The first day of class at Le Cordon Bleu was a rollercoaster of excitement and nerves. We started by unpacking our shiny new toolkits and pulling out our first tool: the knife. It didn’t take long before fingers started getting nicked. Those new knives were sharp enough to cut through a whisper, leaving blood trails with just a light touch.
Making the fruit salad itself wasn’t hard, but slicing oranges and grapefruits required the patience of a saint. The star pastry term of the day was “peler à vif,” which means cutting fruit into perfect segments. This task involved meticulously removing each citrus segment without leaving any of the pesky white pith behind. About 30 minutes before the end of the class, our instructor came around to inspect our work.

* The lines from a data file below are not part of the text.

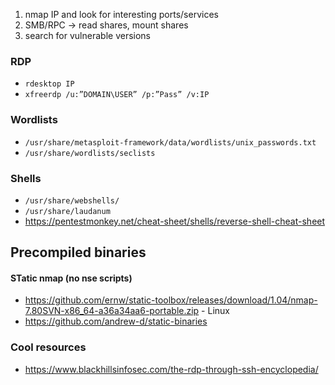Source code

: 1. nmap IP and look for interesting ports/services
2. SMB/RPC -> read shares, mount shares
3. search for vulnerable versions

### RDP
* `rdesktop IP`
* `xfreerdp /u:”DOMAIN\USER” /p:”Pass” /v:IP`

### Wordlists
* `/usr/share/metasploit-framework/data/wordlists/unix_passwords.txt`
* `/usr/share/wordlists/seclists`

### Shells
* `/usr/share/webshells/`
* `/usr/share/laudanum`
* https://pentestmonkey.net/cheat-sheet/shells/reverse-shell-cheat-sheet

## Precompiled binaries
#### STatic nmap (no nse scripts)
* https://github.com/ernw/static-toolbox/releases/download/1.04/nmap-7.80SVN-x86_64-a36a34aa6-portable.zip - Linux
* https://github.com/andrew-d/static-binaries

### Cool resources
* https://www.blackhillsinfosec.com/the-rdp-through-ssh-encyclopedia/
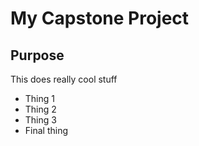 # My Capstone Project

## Purpose
This does really cool stuff
  * Thing 1
  * Thing 2
  * Thing 3
  * Final thing
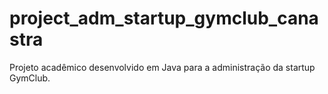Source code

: # project_adm_startup_gymclub_canastra

Projeto acadêmico desenvolvido em Java para a administração da startup GymClub.
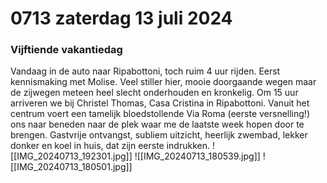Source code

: # 0713 zaterdag 13 juli 2024
### Vijftiende vakantiedag
Vandaag in de auto naar Ripabottoni, toch ruim 4 uur rijden. Eerst kennismaking met Molise. Veel stiller hier, mooie doorgaande wegen maar de zijwegen meteen heel slecht onderhouden en kronkelig. Om 15 uur arriveren we bij Christel Thomas, Casa Cristina in Ripabottoni. Vanuit het centrum voert een tamelijk bloedstollende Via Roma (eerste versnelling!) ons naar beneden naar de plek waar me de laatste week hopen door te brengen. Gastvrije ontvangst, subliem uitzicht, heerlijk zwembad, lekker donker en koel in huis, dat zijn eerste indrukken. 
![[IMG_20240713_192301.jpg]]
![[IMG_20240713_180539.jpg]]
![[IMG_20240713_180501.jpg]]
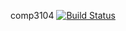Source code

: comp3104 
[![Build Status](https://app.travis-ci.com/rohan1500/COMP3104.svg?branch=main)](https://app.travis-ci.com/rohan1500/COMP3104)
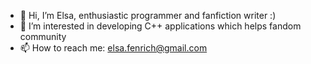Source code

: - 👋 Hi, I’m Elsa, enthusiastic programmer and fanfiction writer :)
- 👀 I’m interested in developing C++ applications which helps fandom community
- 📫 How to reach me: elsa.fenrich@gmail.com

<!---
elfhen/elfhen is a ✨ special ✨ repository because its `README.md` (this file) appears on your GitHub profile.
You can click the Preview link to take a look at your changes.
--->
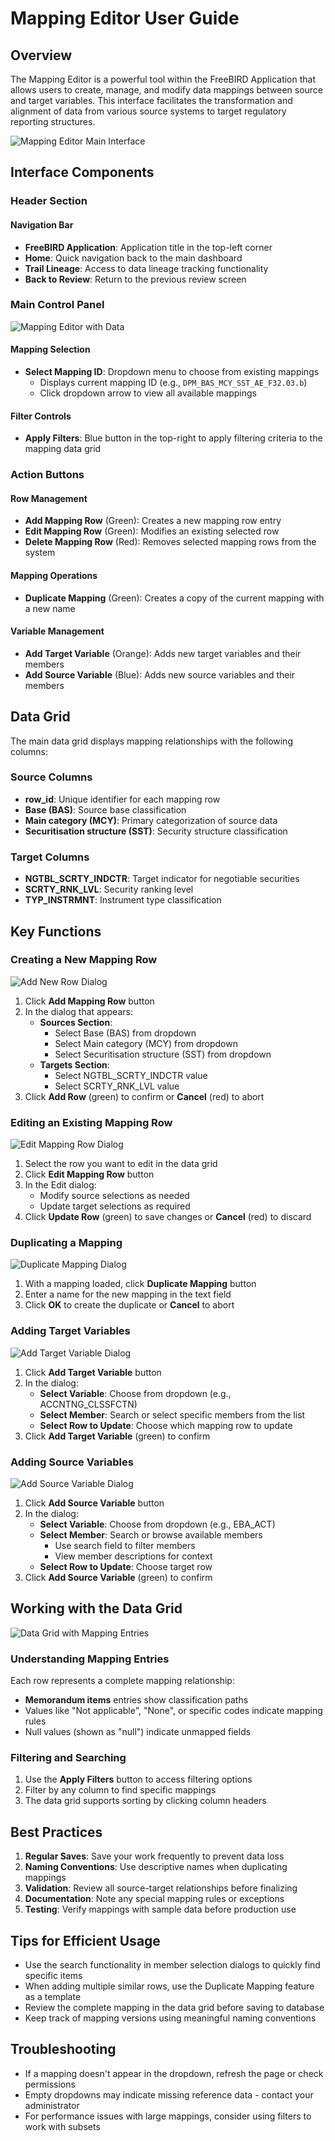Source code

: # Mapping Editor User Guide

## Overview

The Mapping Editor is a powerful tool within the FreeBIRD Application that allows users to create, manage, and modify data mappings between source and target variables. This interface facilitates the transformation and alignment of data from various source systems to target regulatory reporting structures.

![Mapping Editor Main Interface](images/screenshots/mapping_editor/Mapping_Editor_Screenshot__4.20.17PM.png)

## Interface Components

### Header Section

#### Navigation Bar
- **FreeBIRD Application**: Application title in the top-left corner
- **Home**: Quick navigation back to the main dashboard
- **Trail Lineage**: Access to data lineage tracking functionality
- **Back to Review**: Return to the previous review screen

### Main Control Panel

![Mapping Editor with Data](images/screenshots/mapping_editor/Mapping_Editor_Screenshot__4.20.27PM.png)

#### Mapping Selection
- **Select Mapping ID**: Dropdown menu to choose from existing mappings
  - Displays current mapping ID (e.g., `DPM_BAS_MCY_SST_AE_F32.03.b`)
  - Click dropdown arrow to view all available mappings

#### Filter Controls
- **Apply Filters**: Blue button in the top-right to apply filtering criteria to the mapping data grid

### Action Buttons

#### Row Management
- **Add Mapping Row** (Green): Creates a new mapping row entry
- **Edit Mapping Row** (Green): Modifies an existing selected row
- **Delete Mapping Row** (Red): Removes selected mapping rows from the system

#### Mapping Operations
- **Duplicate Mapping** (Green): Creates a copy of the current mapping with a new name

#### Variable Management
- **Add Target Variable** (Orange): Adds new target variables and their members
- **Add Source Variable** (Blue): Adds new source variables and their members

## Data Grid

The main data grid displays mapping relationships with the following columns:

### Source Columns
- **row_id**: Unique identifier for each mapping row
- **Base (BAS)**: Source base classification
- **Main category (MCY)**: Primary categorization of source data
- **Securitisation structure (SST)**: Security structure classification

### Target Columns
- **NGTBL_SCRTY_INDCTR**: Target indicator for negotiable securities
- **SCRTY_RNK_LVL**: Security ranking level
- **TYP_INSTRMNT**: Instrument type classification

## Key Functions

### Creating a New Mapping Row

![Add New Row Dialog](images/screenshots/mapping_editor/Mapping_Editor_Screenshot__4.20.40PM.png)

1. Click **Add Mapping Row** button
2. In the dialog that appears:
   - **Sources Section**:
     - Select Base (BAS) from dropdown
     - Select Main category (MCY) from dropdown
     - Select Securitisation structure (SST) from dropdown
   - **Targets Section**:
     - Select NGTBL_SCRTY_INDCTR value
     - Select SCRTY_RNK_LVL value
3. Click **Add Row** (green) to confirm or **Cancel** (red) to abort

### Editing an Existing Mapping Row

![Edit Mapping Row Dialog](images/screenshots/mapping_editor/Mapping_Editor_Screenshot__4.21.21PM.png)

1. Select the row you want to edit in the data grid
2. Click **Edit Mapping Row** button
3. In the Edit dialog:
   - Modify source selections as needed
   - Update target selections as required
4. Click **Update Row** (green) to save changes or **Cancel** (red) to discard

### Duplicating a Mapping

![Duplicate Mapping Dialog](images/screenshots/mapping_editor/Mapping_Editor_Screenshot__4.21.13PM.png)

1. With a mapping loaded, click **Duplicate Mapping** button
2. Enter a name for the new mapping in the text field
3. Click **OK** to create the duplicate or **Cancel** to abort

### Adding Target Variables

![Add Target Variable Dialog](images/screenshots/mapping_editor/Mapping_Editor_Screenshot__4.20.58PM.png)

1. Click **Add Target Variable** button
2. In the dialog:
   - **Select Variable**: Choose from dropdown (e.g., ACCNTNG_CLSSFCTN)
   - **Select Member**: Search or select specific members from the list
   - **Select Row to Update**: Choose which mapping row to update
3. Click **Add Target Variable** (green) to confirm

### Adding Source Variables

![Add Source Variable Dialog](images/screenshots/mapping_editor/Mapping_Editor_Screenshot__4.21.04PM.png)

1. Click **Add Source Variable** button
2. In the dialog:
   - **Select Variable**: Choose from dropdown (e.g., EBA_ACT)
   - **Select Member**: Search or browse available members
     - Use search field to filter members
     - View member descriptions for context
   - **Select Row to Update**: Choose target row
3. Click **Add Source Variable** (green) to confirm

## Working with the Data Grid

![Data Grid with Mapping Entries](images/screenshots/mapping_editor/Mapping_Editor_Screenshot__4.20.50PM.png)

### Understanding Mapping Entries

Each row represents a complete mapping relationship:
- **Memorandum items** entries show classification paths
- Values like "Not applicable", "None", or specific codes indicate mapping rules
- Null values (shown as "null") indicate unmapped fields

### Filtering and Searching

1. Use the **Apply Filters** button to access filtering options
2. Filter by any column to find specific mappings
3. The data grid supports sorting by clicking column headers

## Best Practices

1. **Regular Saves**: Save your work frequently to prevent data loss
2. **Naming Conventions**: Use descriptive names when duplicating mappings
3. **Validation**: Review all source-target relationships before finalizing
4. **Documentation**: Note any special mapping rules or exceptions
5. **Testing**: Verify mappings with sample data before production use

## Tips for Efficient Usage

- Use the search functionality in member selection dialogs to quickly find specific items
- When adding multiple similar rows, use the Duplicate Mapping feature as a template
- Review the complete mapping in the data grid before saving to database
- Keep track of mapping versions using meaningful naming conventions

## Troubleshooting

- If a mapping doesn't appear in the dropdown, refresh the page or check permissions
- Empty dropdowns may indicate missing reference data - contact your administrator
- For performance issues with large mappings, consider using filters to work with subsets
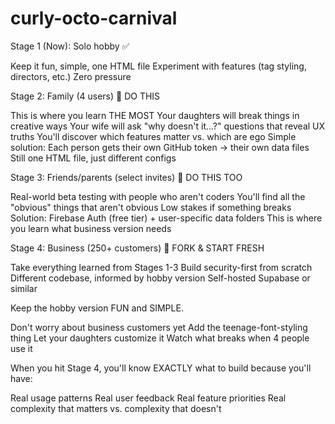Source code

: # curly-octo-carnival

Stage 1 (Now): Solo hobby ✅

Keep it fun, simple, one HTML file
Experiment with features (tag styling, directors, etc.)
Zero pressure

Stage 2: Family (4 users) 🎯 DO THIS

This is where you learn THE MOST
Your daughters will break things in creative ways
Your wife will ask "why doesn't it...?" questions that reveal UX truths
You'll discover which features matter vs. which are ego
Simple solution: Each person gets their own GitHub token → their own data files
Still one HTML file, just different configs

Stage 3: Friends/parents (select invites) 🎯 DO THIS TOO

Real-world beta testing with people who aren't coders
You'll find all the "obvious" things that aren't obvious
Low stakes if something breaks
Solution: Firebase Auth (free tier) + user-specific data folders
This is where you learn what business version needs

Stage 4: Business (250+ customers) 💼 FORK & START FRESH

Take everything learned from Stages 1-3
Build security-first from scratch
Different codebase, informed by hobby version
Self-hosted Supabase or similar

Keep the hobby version FUN and SIMPLE.

Don't worry about business customers yet
Add the teenage-font-styling thing
Let your daughters customize it
Watch what breaks when 4 people use it

When you hit Stage 4, you'll know EXACTLY what to build because you'll have:

Real usage patterns
Real user feedback
Real feature priorities
Real complexity that matters vs. complexity that doesn't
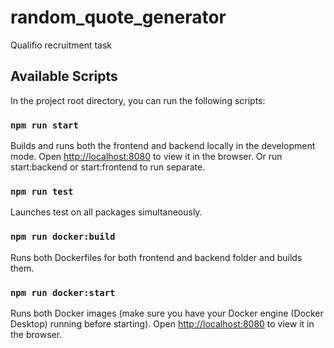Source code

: # random_quote_generator
Qualifio recruitment task

## Available Scripts

In the project root directory, you can run the following scripts:

### `npm run start`

Builds and runs both the frontend and backend locally in the development mode.
Open [http://localhost:8080](http://localhost:8080) to view it in the browser.
Or run start:backend or start:frontend to run separate.

### `npm run test`

Launches test on all packages simultaneously.

### `npm run docker:build`

Runs both Dockerfiles for both frontend and backend folder and builds them.

### `npm run docker:start`

Runs both Docker images (make sure you have your Docker engine (Docker Desktop) running before starting). Open [http://localhost:8080](http://localhost:8080) to view it in the browser.

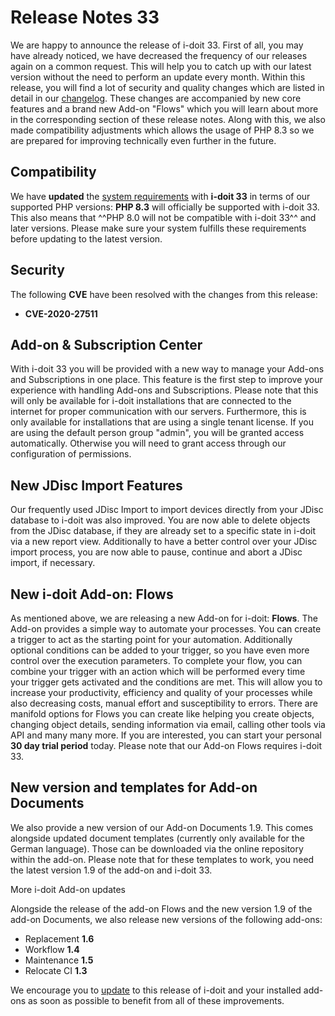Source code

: # Release Notes 33

We are happy to announce the release of i-doit 33. First of all, you may have already noticed, we have decreased the frequency of our releases again on a common request. This will help you to catch up with our latest version without the need to perform an update every month. Within this release, you will find a lot of security and quality changes which are listed in detail in our [changelog](../changelogs/changelog-33.md). These changes are accompanied by new core features and a brand new Add-on "Flows" which you will learn about more in the corresponding section of these release notes. Along with this, we also made compatibility adjustments which allows the usage of PHP 8.3 so we are prepared for improving technically even further in the future.

## Compatibility

We have **updated** the [system requirements](../../installation/systemvoraussetzungen.md) with **i-doit 33** in terms of our supported PHP versions: **PHP 8.3** will officially be supported with i-doit 33. This also means that ^^PHP 8.0 will not be compatible with i-doit 33^^ and later versions. Please make sure your system fulfills these requirements before updating to the latest version.

## Security

The following **CVE** have been resolved with the changes from this release:

-   **CVE-2020-27511**

## Add-on & Subscription Center

With i-doit 33 you will be provided with a new way to manage your Add-ons and Subscriptions in one place. This feature is the first step to improve your experience with handling Add-ons and Subscriptions. Please note that this will only be available for i-doit installations that are connected to the internet for proper communication with our servers. Furthermore, this is only available for installations that are using a single tenant license. If you are using the default person group "admin", you will be granted access automatically. Otherwise you will need to grant access through our configuration of permissions.

## New JDisc Import Features

Our frequently used JDisc Import to import devices directly from your JDisc database to i-doit was also improved. You are now able to delete objects from the JDisc database, if they are already set to a specific state in i-doit via a new report view. Additionally to have a better control over your JDisc import process, you are now able to pause, continue and abort a JDisc import, if necessary.

## New i-doit Add-on: Flows

As mentioned above, we are releasing a new Add-on for i-doit: **Flows**. The Add-on provides a simple way to automate your processes. You can create a trigger to act as the starting point for your automation. Additionally optional conditions can be added to your trigger, so you have even more control over the execution parameters. To complete your flow, you can combine your trigger with an action which will be performed every time your trigger gets activated and the conditions are met. This will allow you to increase your productivity, efficiency and quality of your processes while also decreasing costs, manual effort and susceptibility to errors.
There are manifold options for Flows you can create like helping you create objects, changing object details, sending information via email, calling other tools via API and many many more. If you are interested, you can start your personal **30 day trial period** today. Please note that our Add-on Flows requires i-doit 33.

## New version and templates for Add-on Documents

We also provide a new version of our Add-on Documents 1.9. This comes alongside updated document templates (currently only available for the German language). Those can be downloaded via the online repository within the add-on. Please note that for these templates to work, you need the latest version 1.9 of the add-on and i-doit 33.

More i-doit Add-on updates

Alongside the release of the add-on Flows and the new version 1.9 of the add-on Documents, we also release new versions of the following add-ons:

-   Replacement **1.6**
-   Workflow **1.4**
-   Maintenance **1.5**
-   Relocate CI **1.3**

We encourage you to [update](../../wartung-und-betrieb/update-einspielen.md) to this release of i-doit and your installed add-ons as soon as possible to benefit from all of these improvements.

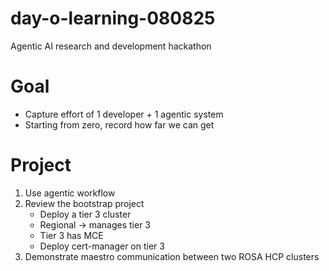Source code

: # day-o-learning-080825

Agentic AI research and development hackathon

# Goal

* Capture effort of 1 developer + 1 agentic system
* Starting from zero, record how far we can get

# Project

1. Use agentic workflow
2. Review the bootstrap project
   - Deploy a tier 3 cluster
   - Regional → manages tier 3
   - Tier 3 has MCE
   - Deploy cert-manager on tier 3
3. Demonstrate maestro communication between two ROSA HCP clusters

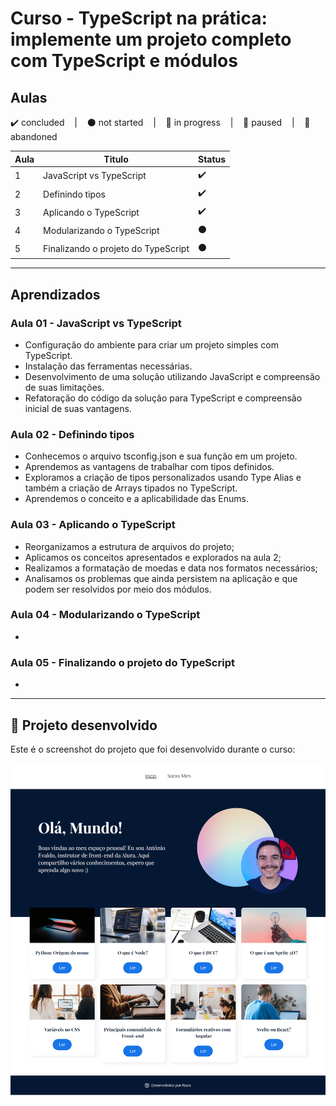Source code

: # Curso - TypeScript na prática: implemente um projeto completo com TypeScript e módulos

## Aulas
<p>
  ✔️ concluded &nbsp;&nbsp;&nbsp;|&nbsp;&nbsp;&nbsp;
  ⚫ not started &nbsp;&nbsp;&nbsp;|&nbsp;&nbsp;&nbsp;
  🔵 in progress &nbsp;&nbsp;&nbsp;|&nbsp;&nbsp;&nbsp;
  🔶 paused &nbsp;&nbsp;&nbsp;|&nbsp;&nbsp;&nbsp;
  🔴 abandoned 
</p>

| Aula | Titulo | Status |
| --- | --- | --- |
| 1 | JavaScript vs TypeScript | ✔️ |
| 2 | Definindo tipos | ✔️ |
| 3 | Aplicando o TypeScript | ✔️ |
| 4 | Modularizando o TypeScript | ⚫ |
| 5 | Finalizando o projeto do TypeScript | ⚫ |

---

## Aprendizados

### Aula 01 - JavaScript vs TypeScript
<ul>
  <li>Configuração do ambiente para criar um projeto simples com TypeScript.</li>
  <li>Instalação das ferramentas necessárias.</li>
  <li>Desenvolvimento de uma solução utilizando JavaScript e compreensão de suas limitações.</li>
  <li>Refatoração do código da solução para TypeScript e compreensão inicial de suas vantagens.</li>
</ul>

### Aula 02 - Definindo tipos
<ul>
  <li>Conhecemos o arquivo tsconfig.json e sua função em um projeto.</li>
  <li>Aprendemos as vantagens de trabalhar com tipos definidos.</li>
  <li>Exploramos a criação de tipos personalizados usando Type Alias e também a criação de Arrays tipados no TypeScript.</li>
  <li>Aprendemos o conceito e a aplicabilidade das Enums.</li>
</ul>

### Aula 03 - Aplicando o TypeScript
<ul>
  <li>Reorganizamos a estrutura de arquivos do projeto;</li>
  <li>Aplicamos os conceitos apresentados e explorados na aula 2;</li>
  <li>Realizamos a formatação de moedas e data nos formatos necessários;</li>
  <li>Analisamos os problemas que ainda persistem na aplicação e que podem ser resolvidos por meio dos módulos.</li>
</ul>

### Aula 04 - Modularizando o TypeScript
<ul>
  <li></li>
</ul>

### Aula 05 - Finalizando o projeto do TypeScript
<ul>
  <li></li>
</ul>

---

## 🎯 Projeto desenvolvido
Este é o screenshot do projeto que foi desenvolvido durante o curso:

<p align="center">
  <img alt="Miniatura da imagem do projeto"src="../../.github/preview-olaMundo.png">
</p>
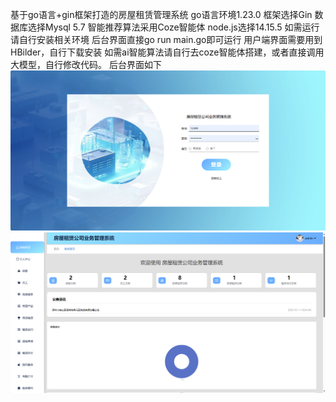 基于go语言+gin框架打造的房屋租赁管理系统
go语言环境1.23.0
框架选择Gin
数据库选择Mysql 5.7
智能推荐算法采用Coze智能体
node.js选择14.15.5
如需运行请自行安装相关环境
后台界面直接go run main.go即可运行
用户端界面需要用到HBilder，自行下载安装
如需ai智能算法请自行去coze智能体搭建，或者直接调用大模型，自行修改代码。
后台界面如下
![img.png](img.png)
![img_1.png](img_1.png)
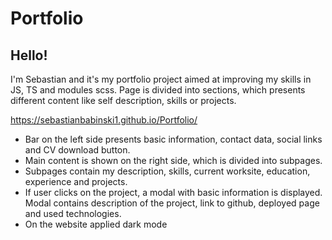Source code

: # Portfolio

## Hello!

I'm Sebastian and it's my portfolio project aimed at improving my skills in JS, TS and modules scss. 
Page is divided into sections, which presents different content like self description, skills or projects. 

https://sebastianbabinski1.github.io/Portfolio/

- Bar on the left side presents basic information, contact data, social links and CV download button.
- Main content is shown on the right side, which is divided into subpages.
- Subpages contain my description, skills, current worksite, education, experience and projects.
- If user clicks on the project, a modal with basic information is displayed. Modal contains description of the project,
link to github, deployed page and used technologies.
- On the website applied dark mode
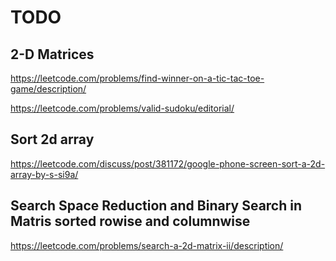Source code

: 
# TODO

## 2-D Matrices
https://leetcode.com/problems/find-winner-on-a-tic-tac-toe-game/description/

https://leetcode.com/problems/valid-sudoku/editorial/


## Sort 2d array
https://leetcode.com/discuss/post/381172/google-phone-screen-sort-a-2d-array-by-s-si9a/

## Search Space Reduction and Binary Search in Matris sorted rowise and columnwise
https://leetcode.com/problems/search-a-2d-matrix-ii/description/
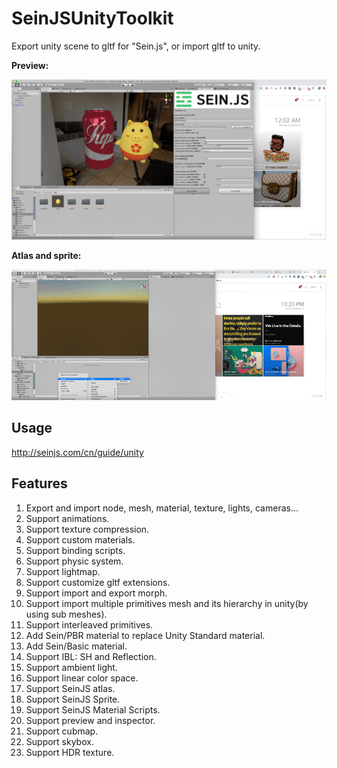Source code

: # SeinJSUnityToolkit

Export unity scene to gltf for "Sein.js", or import gltf to unity.

**Preview:**

![](./preview.gif)

**Atlas and sprite:**

![](./2d.gif)

## Usage

http://seinjs.com/cn/guide/unity

## Features

1. Export and import node, mesh, material, texture, lights, cameras...
2. Support animations.
3. Support texture compression.
4. Support custom materials.
5. Support binding scripts.
6. Support physic system.
8.  Support lightmap.
9.  Support customize gltf extensions.
10. Support import and export morph.
12. Support import multiple primitives mesh and its hierarchy in unity(by using sub meshes).
13. Support interleaved primitives.
14. Add Sein/PBR material to replace Unity Standard material.
15. Add Sein/Basic material.
16. Support IBL: SH and Reflection.
17. Support ambient light.
18. Support linear color space.
19. Support SeinJS atlas.
20. Support SeinJS Sprite.
21. Support SeinJS Material Scripts.
22. Support preview and inspector.
23. Support cubmap.
24. Support skybox.
25. Support HDR texture.
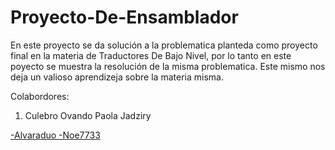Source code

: # Proyecto-De-Ensamblador

En este proyecto se da solución a la problematica planteda como proyecto final en la materia de Traductores De Bajo Nivel, por lo tanto en este poyecto se muestra la resolución de la misma problematica.
Este mismo nos deja un valioso aprendizeja sobre la materia misma.

Colabordores:

1) Culebro Ovando Paola Jadziry
<a href="https://github.com/alvaraduo" class="Link--primary no-underline flex-self-center">
-Alvaraduo
<a href="https://github.com/Noe7733" class="Link--primary no-underline flex-self-center">
-Noe7733
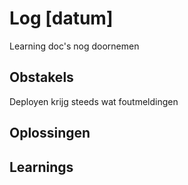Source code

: # Log [datum]
 
Learning doc's nog doornemen
## Obstakels
 
 Deployen krijg steeds wat foutmeldingen
## Oplossingen
 
 
## Learnings
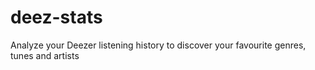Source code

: # deez-stats
Analyze your Deezer listening history to discover your favourite genres, tunes and artists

He checked the size of our fruit pieces and how beautifully we had segmented our oranges and grapefruits, making sure no pith was left. These meticulous details were the key to our grades.
This is the first time I tried my hand at this lesson again. Not difficult, but still a bit of a time sink when it came to those oranges and grapefruits. This fruit salad is perfect at a dinner party. No added sugar—just fresh-squeezed orange juice and a dash of vanilla extract mixed with chopped seasonal fruits. Chill it, and you’ve got yourself a refreshing, healthy dessert.
Welcome to the whimsical world of pâtisserie, where even a simple fruit salad can be an adventure in precision and patience!